Не успев сделать ни шагу, Джим неподвижно замер, словно сеттер, учуявший в траве перепелку. Он смотрел на Деллу с очень странным выражением, которого она не могла понять, и ей стало не по себе. Это не был ни гнев, ни изумление, ни упрек, ни ужас. Он просто смотрел на нее, даже не моргая, и с его лица не сходило это странное выражение.

Делла спрыгнула со стола и бросилась к мужу.
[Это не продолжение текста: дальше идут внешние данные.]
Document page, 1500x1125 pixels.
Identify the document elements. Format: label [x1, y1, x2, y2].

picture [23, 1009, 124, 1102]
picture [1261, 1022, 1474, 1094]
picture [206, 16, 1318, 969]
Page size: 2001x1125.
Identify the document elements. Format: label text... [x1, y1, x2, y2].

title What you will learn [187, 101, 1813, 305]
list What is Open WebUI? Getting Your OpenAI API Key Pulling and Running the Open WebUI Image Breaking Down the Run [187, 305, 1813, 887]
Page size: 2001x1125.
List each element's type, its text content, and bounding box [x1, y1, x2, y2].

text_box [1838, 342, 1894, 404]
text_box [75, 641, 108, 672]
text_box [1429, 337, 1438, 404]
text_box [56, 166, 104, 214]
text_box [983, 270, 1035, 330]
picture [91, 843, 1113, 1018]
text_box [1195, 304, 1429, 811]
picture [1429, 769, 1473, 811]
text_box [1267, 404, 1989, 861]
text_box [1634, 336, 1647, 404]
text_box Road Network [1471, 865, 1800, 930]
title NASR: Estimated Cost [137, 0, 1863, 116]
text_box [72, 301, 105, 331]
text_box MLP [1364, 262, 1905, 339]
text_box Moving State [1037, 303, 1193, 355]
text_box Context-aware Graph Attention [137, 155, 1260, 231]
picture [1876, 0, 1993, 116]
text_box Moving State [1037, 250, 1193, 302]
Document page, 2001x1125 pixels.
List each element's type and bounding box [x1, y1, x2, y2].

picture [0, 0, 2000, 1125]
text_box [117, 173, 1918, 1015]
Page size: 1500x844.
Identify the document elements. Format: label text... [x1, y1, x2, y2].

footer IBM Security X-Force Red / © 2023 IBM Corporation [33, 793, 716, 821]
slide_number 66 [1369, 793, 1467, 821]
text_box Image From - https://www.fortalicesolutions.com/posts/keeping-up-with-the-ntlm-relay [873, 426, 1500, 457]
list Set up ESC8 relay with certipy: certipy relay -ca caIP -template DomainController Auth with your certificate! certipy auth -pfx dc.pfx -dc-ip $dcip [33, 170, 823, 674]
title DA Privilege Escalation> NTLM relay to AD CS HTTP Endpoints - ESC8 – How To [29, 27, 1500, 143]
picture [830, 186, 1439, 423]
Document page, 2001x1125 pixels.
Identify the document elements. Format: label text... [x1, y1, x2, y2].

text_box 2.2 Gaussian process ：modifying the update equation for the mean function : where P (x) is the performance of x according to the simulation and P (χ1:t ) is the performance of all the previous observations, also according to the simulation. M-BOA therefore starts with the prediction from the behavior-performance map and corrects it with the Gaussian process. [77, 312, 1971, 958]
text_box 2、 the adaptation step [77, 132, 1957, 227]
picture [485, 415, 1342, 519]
– Джим, дорогой мой, – отчаянно закричала она, – не смотри так! Я остригла волосы и продала их, потому что мне нечего было подарить тебе к Рождеству. А я бы этого ни за что не пережила. К тому же они опять отрастут, нужно только немного подождать. Ты ведь не будешь на меня сердиться, нет? Я просто не могла иначе. Ну же, поздравь меня с наступающим Рождеством, любимый, и давай порадуемся празднику. А какой подарок я тебе приготовила, какой восхитительный подарок!

– Ты, значит, остригла волосы? – спросил Джим так, словно его мозг до сих пор был не в силах переварить этот факт.

– Да, да, остригла и продала, – сказала Делла. – Но ведь ты меня не разлюбишь, правда? Я все та же, хоть и с короткой прической.

Джим с рассеянным недоумением оглядел комнату.

– Выходит, твоих кос больше нет? – спросил он с какой-то туповатой настойчивостью.

– Нет, и нечего их искать, – быстро проговорила Делла. – Я же сказала, что продала их – остригла и продала. Нынче сочельник, Джим. Не будь таким суровым и строгим, ведь я это сделала ради тебя. Если потрудиться, то, наверно, можно пересчитать волосы на моей голове, – продолжала она с глубокой серьезностью, – но никто и никогда не смог бы измерить мою любовь к тебе! Ну что – жарить гамбургеры?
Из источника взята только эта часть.